Impact of varying single parameters on the societal cost-effectiveness ratios for Oncotype DX testing in community practice versus usual care without testing among patients with stage I or II, node-negative, estrogen receptor–positive, human epidermal growth factor receptor 2–negative breast cancer. This diagram illustrates the changes in the incremental cost-effectiveness ratio (ICER) for the costs per quality-adjusted life-year (QALY) under various parameter values and alternative assumptions. The solid vertical line represents the base-case ICER result comparing community practice with Oncotype DX testing versus usual care without Oncotype DX. The horizontal bars indicate the change from the base ICER when the one individual parameter is varied. If the bar goes to the right of the base case, it indicates that the alternative value or assumption costs more per QALY than the base case, where bars that go to the left indicate that the alternative value or assumption costs less per QALY than the base case. (*) Test costs were varied from the base case of $3,416 to $2,657 and $4,175. The large difference in cost per QALY when test costs were varied is a result of these effects being magnified by the small incremental QALYs between usual care and community care. (†) The accuracy of the test represents the probability of a test score, conditional on actual distant recurrence.
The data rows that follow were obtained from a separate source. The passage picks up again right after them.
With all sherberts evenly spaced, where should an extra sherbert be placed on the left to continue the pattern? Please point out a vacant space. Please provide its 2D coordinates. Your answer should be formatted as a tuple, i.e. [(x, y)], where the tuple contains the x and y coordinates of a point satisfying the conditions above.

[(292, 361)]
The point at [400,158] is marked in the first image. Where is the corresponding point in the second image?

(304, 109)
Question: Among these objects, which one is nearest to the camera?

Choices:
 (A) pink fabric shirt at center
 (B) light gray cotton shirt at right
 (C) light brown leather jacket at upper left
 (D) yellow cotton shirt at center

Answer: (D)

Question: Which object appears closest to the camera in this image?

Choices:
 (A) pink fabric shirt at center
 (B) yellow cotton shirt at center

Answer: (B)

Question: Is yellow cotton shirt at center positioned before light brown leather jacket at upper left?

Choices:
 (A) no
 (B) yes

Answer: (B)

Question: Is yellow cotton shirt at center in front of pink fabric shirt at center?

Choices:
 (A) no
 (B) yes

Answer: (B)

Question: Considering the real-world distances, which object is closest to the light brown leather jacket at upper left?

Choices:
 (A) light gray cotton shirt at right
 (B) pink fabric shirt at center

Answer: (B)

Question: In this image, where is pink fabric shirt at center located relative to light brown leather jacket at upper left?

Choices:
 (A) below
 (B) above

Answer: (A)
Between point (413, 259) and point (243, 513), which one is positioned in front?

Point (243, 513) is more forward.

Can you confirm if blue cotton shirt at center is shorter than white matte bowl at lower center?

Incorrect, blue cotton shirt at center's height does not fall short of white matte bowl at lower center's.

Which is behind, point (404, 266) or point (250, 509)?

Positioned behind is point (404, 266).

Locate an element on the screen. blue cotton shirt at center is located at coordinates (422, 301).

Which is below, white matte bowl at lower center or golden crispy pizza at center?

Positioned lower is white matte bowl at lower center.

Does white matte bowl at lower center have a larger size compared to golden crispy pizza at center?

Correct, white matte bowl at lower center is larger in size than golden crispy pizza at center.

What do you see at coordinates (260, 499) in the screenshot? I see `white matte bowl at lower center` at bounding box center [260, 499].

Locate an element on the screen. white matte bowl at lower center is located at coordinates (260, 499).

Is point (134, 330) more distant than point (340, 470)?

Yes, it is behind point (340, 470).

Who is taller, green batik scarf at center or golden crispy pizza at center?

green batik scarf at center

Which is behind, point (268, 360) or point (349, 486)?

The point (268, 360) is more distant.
The best test accuracy reflects a greater proportion of women who actually experience recurrence having high-risk scores and a smaller proportion having low-risk scores, and among those who do not experience recurrence, fewer have high-risk scores and more have low-risk scores than in the base case on the basis of observed performance in the original validation study. (‡) The worst testing accuracy was dominated. That is, it resulted in community practice being more costly and producing fewer QALYs than usual care without testing. (§) Net reassurance/worry is based on gaining 0.5 QALY or losing 0.5 QALY over the first 2 years after diagnosis with low- and high-risk recurrence scores, respectively. (‖) One hundred percent adherence to test-guided treatment assumes 100% chemotherapy use among patients with high-risk score on gene expression profile testing, 50% chemotherapy use for intermediate risk, and 0% chemotherapy use for low risk.